Stadtgesellschaft und Universität unter ungarischer Herrschaft

Für die Bevölkerung Wiens änderte sich der Alltag nicht von einem Tag auf den anderen, doch der Herrschaftswechsel war deutlich spürbar. Neue Truppen, neue Amtsträger und eine andere Hofsprache prägten das Bild der Stadt. Viele Einwohner hofften auf eine Stabilisierung nach den kriegsbedingten Entbehrungen; andere begegneten dem neuen König mit Skepsis.
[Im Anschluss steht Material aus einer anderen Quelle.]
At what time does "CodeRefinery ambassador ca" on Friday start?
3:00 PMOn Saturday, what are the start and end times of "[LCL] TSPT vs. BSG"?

Ein besonders heikler Punkt war die Haltung der Universität Wien. Als geistliche und rechtlich eigenständige Institution verweigerte sie den Huldigungseid, den Matthias verlangte. Dies führte zu Spannungen und zeitweisen finanziellen Sanktionen, die die Hochschule empfindlich trafen. Dennoch blieb die Universität ein wichtiger Ort des Wissens, an dem nun auch ungarische und böhmische Einflüsse stärker zu spüren waren.

Die wirtschaftliche Lage der Stadt war ambivalent. Einerseits litten Handel und Gewerbe unter den Folgen von Krieg, Belagerung und politischen Unsicherheiten. Andererseits brachte die Anwesenheit des Hofes neue Aufträge für Handwerker, Wirte und Lieferanten. Wien blieb eine befestigte Stadt mit mittelalterlichem Gesicht, doch die politischen Ereignisse verliehen ihr eine neue, überregionale Bedeutung.

Der Tod des Königs und die Rückkehr Maximilians I.

Am 6. April 1490 starb Matthias Corvinus überraschend in Wien. Sein Tod löste ein Machtvakuum aus: In Ungarn stritten verschiedene Bewerber um die Nachfolge, darunter sein illegitimer Sohn Johann Corvinus, der böhmische König Vladislav II. und auch die Habsburger, die ihre Chance gekommen sahen.

Maximilian, bereits zum römisch-deutschen König gewählt, nutzte die Situation, um die verlorenen niederösterreichischen Gebiete zurückzugewinnen. In einer kurzen, entschlossenen Kampagne eroberte er Städte und Burgen, die unter ungarischer Herrschaft gestanden hatten, und zog im August 1490 in das inzwischen von den ungarischen Truppen geräumte Wien ein. Damit kehrte die Stadt in den habsburgischen Herrschaftsverband zurück.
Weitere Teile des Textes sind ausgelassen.